++++ THE DATA ++++
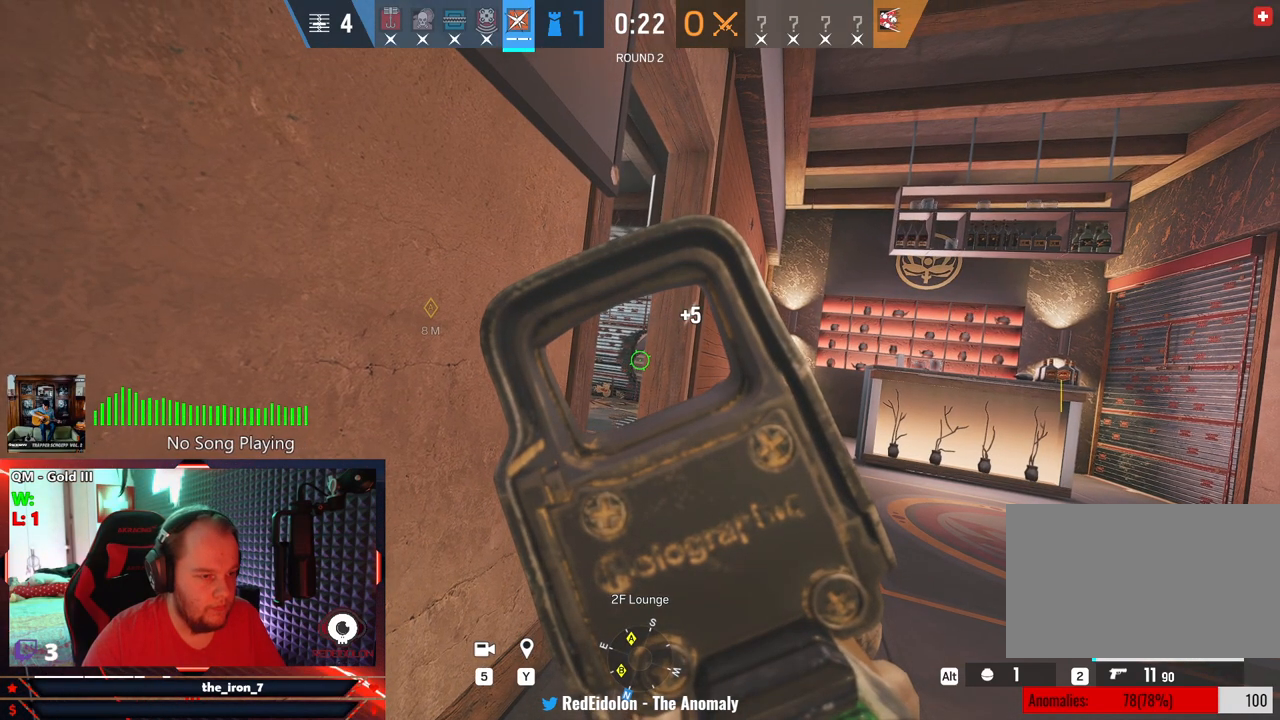
{"keys": ["d", "e"], "mouse": [], "mouse_move": "left", "events": [[395, "mouse_right", "up"], [437, "d", "down"], [500, "e", "down"], [500, "q", "up"]]}
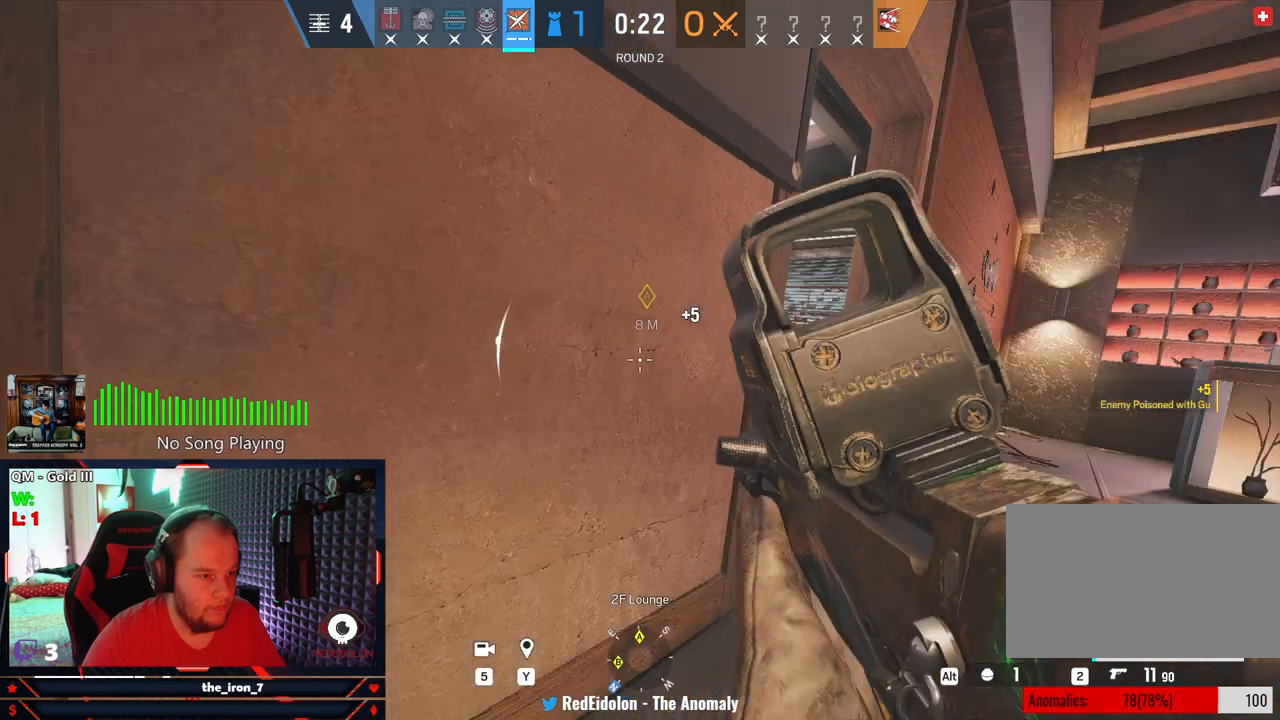
{"keys": ["e", "w"], "mouse": [], "mouse_move": "still", "events": [[458, "w", "down"], [500, "d", "up"]]}
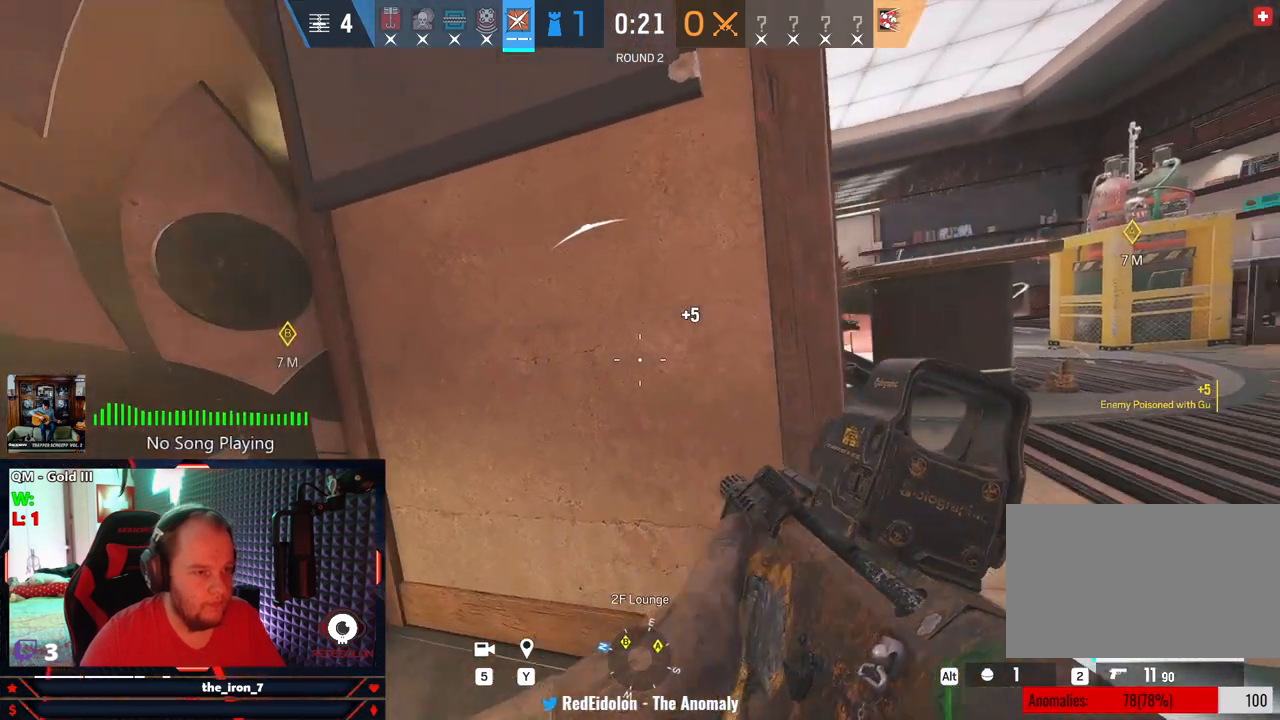
{"keys": ["d", "e"], "mouse": [], "mouse_move": "still", "events": [[145, "c", "down"], [250, "c", "up"], [250, "w", "up"], [333, "d", "down"]]}
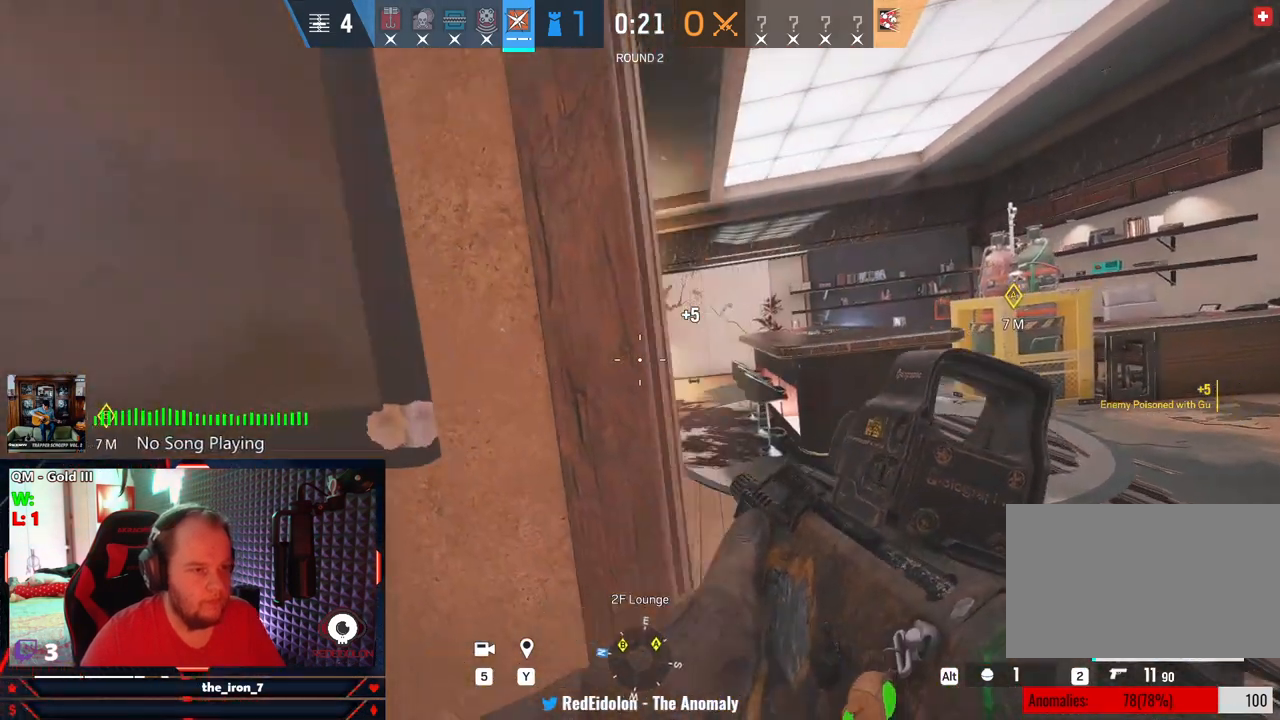
{"keys": ["d", "e", "w"], "mouse": ["right"], "mouse_move": "still", "events": [[125, "w", "down"], [250, "mouse_right", "down"]]}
++++
## [WHAT THIS TASK INVOLVES]
Write out the material above exactly; no pictures.

## [REPLY TO THE TASK]
{"keys": ["d", "e"], "mouse": [], "mouse_move": "left", "events": [[395, "mouse_right", "up"], [437, "d", "down"], [500, "e", "down"], [500, "q", "up"]]}
{"keys": ["e", "w"], "mouse": [], "mouse_move": "still", "events": [[458, "w", "down"], [500, "d", "up"]]}
{"keys": ["d", "e"], "mouse": [], "mouse_move": "still", "events": [[145, "c", "down"], [250, "c", "up"], [250, "w", "up"], [333, "d", "down"]]}
{"keys": ["d", "e", "w"], "mouse": ["right"], "mouse_move": "still", "events": [[125, "w", "down"], [250, "mouse_right", "down"]]}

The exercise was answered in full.